Morry had been active in what was then the Union of Post Office Workers. A few people told me that he had led the first ever postwar unofficial strike at the Mount Pleasant branch. He was active in the long, doomed strike of 1970, arguing that the strike should be spread: ‘Stop messing about: get the engineers out.’ After that he more or less gave up on the union bureaucracy, but he carried on selling the paper and arguing the toss at work. Morry could sell the paper to the most sales-resist­ant people in the Post Office and on the streets of Newham.

Morry’s anti-racist commitment has been mentioned. Just before I met him in 1968, he had helped to foil a possible postmen’s march for Enoch Powell. He let it be known that he, the black postmen and the left in general were arranging a counter-march. The boot of his car was filled with anti-racist placards which were shifted around ostentatiously to make the story credible. Management panicked, as they were intended to, and the would-be marchers for Powell were warned off, on pain of the sack.

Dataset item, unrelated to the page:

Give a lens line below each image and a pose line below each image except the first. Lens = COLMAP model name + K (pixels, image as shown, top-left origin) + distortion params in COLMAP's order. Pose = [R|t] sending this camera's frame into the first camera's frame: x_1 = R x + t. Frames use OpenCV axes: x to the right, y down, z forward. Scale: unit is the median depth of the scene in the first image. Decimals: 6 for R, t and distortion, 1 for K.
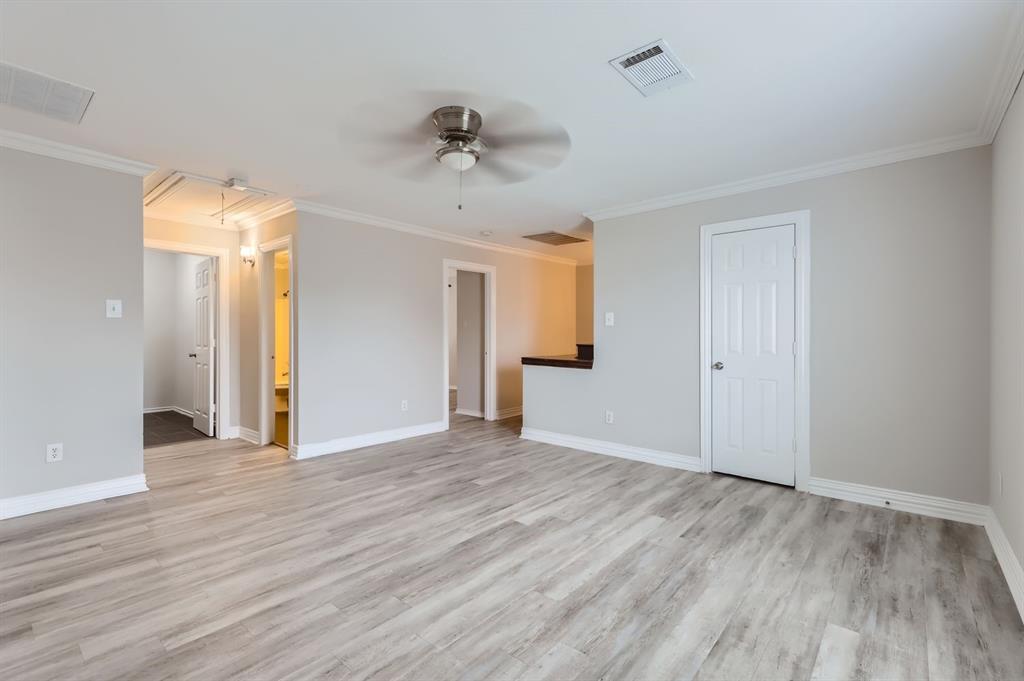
lens RADIAL K [[460.0, 0, 510.2], [0, 460.0, 339.0], [0, 0, 1]] dist [0.002576, 0.000545]
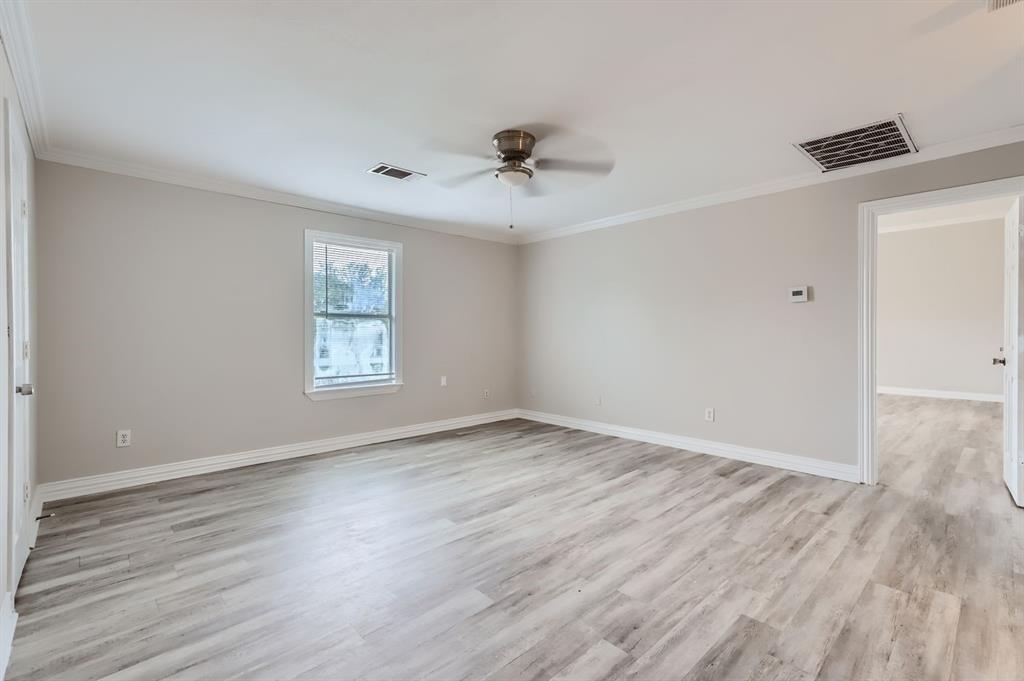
lens RADIAL K [[460.0, 0, 510.2], [0, 460.0, 339.0], [0, 0, 1]] dist [0.002576, 0.000545]
pose [[-0.994278, -0.002640, 0.106791, -0.213316], [-0.000207, 0.999740, 0.022790, -0.014611], [-0.106824, 0.022638, -0.994020, 1.999868]]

Morry’s life revolved round Socialist Current, the Post Office and, especially after he retired, his holidays in Spain (Benidorm). He also saw members of his family regularly, but his comrades never heard much about them; Morry regarded them as lost causes politically. He never married, but in his early 70s he had a girlfriend of the same age whom he met in Spain; he wrote acrostics for her, and visited her in Scotland.

Morry sold his last Socialist Current at the age of 70. He was far away at the end, but whilst he had his mental faculties he never lost his faith in the workers and revolution.

Morry did not agree with ‘eulogising’ — his word — departed comrades. So I will just say that he was a good comrade and a good friend.